[[ Provided records, beginning ]]
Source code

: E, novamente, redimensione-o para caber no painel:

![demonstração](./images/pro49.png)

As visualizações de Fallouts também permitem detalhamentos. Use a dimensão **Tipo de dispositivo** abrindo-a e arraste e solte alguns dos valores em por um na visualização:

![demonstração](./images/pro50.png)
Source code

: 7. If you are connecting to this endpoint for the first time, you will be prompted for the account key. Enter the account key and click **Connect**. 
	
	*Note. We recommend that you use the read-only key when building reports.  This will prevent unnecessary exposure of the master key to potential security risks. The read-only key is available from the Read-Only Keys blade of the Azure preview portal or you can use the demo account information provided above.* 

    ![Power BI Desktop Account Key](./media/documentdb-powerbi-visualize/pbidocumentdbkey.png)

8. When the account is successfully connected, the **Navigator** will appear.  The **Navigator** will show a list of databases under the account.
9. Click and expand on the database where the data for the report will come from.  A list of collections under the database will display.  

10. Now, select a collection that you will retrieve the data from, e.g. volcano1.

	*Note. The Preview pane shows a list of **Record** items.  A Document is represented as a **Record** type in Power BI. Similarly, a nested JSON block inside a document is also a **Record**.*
[[ Provided records, end ]]
*Action item*
For this exercise, restate every record word for word.

*Expected answer*
Source code

: E, novamente, redimensione-o para caber no painel:

![demonstração](./images/pro49.png)

As visualizações de Fallouts também permitem detalhamentos. Use a dimensão **Tipo de dispositivo** abrindo-a e arraste e solte alguns dos valores em por um na visualização:

![demonstração](./images/pro50.png)
Source code

: 7. If you are connecting to this endpoint for the first time, you will be prompted for the account key. Enter the account key and click **Connect**. 
	
	*Note. We recommend that you use the read-only key when building reports.  This will prevent unnecessary exposure of the master key to potential security risks. The read-only key is available from the Read-Only Keys blade of the Azure preview portal or you can use the demo account information provided above.* 

    ![Power BI Desktop Account Key](./media/documentdb-powerbi-visualize/pbidocumentdbkey.png)

8. When the account is successfully connected, the **Navigator** will appear.  The **Navigator** will show a list of databases under the account.
9. Click and expand on the database where the data for the report will come from.  A list of collections under the database will display.  

10. Now, select a collection that you will retrieve the data from, e.g. volcano1.

	*Note. The Preview pane shows a list of **Record** items.  A Document is represented as a **Record** type in Power BI. Similarly, a nested JSON block inside a document is also a **Record**.*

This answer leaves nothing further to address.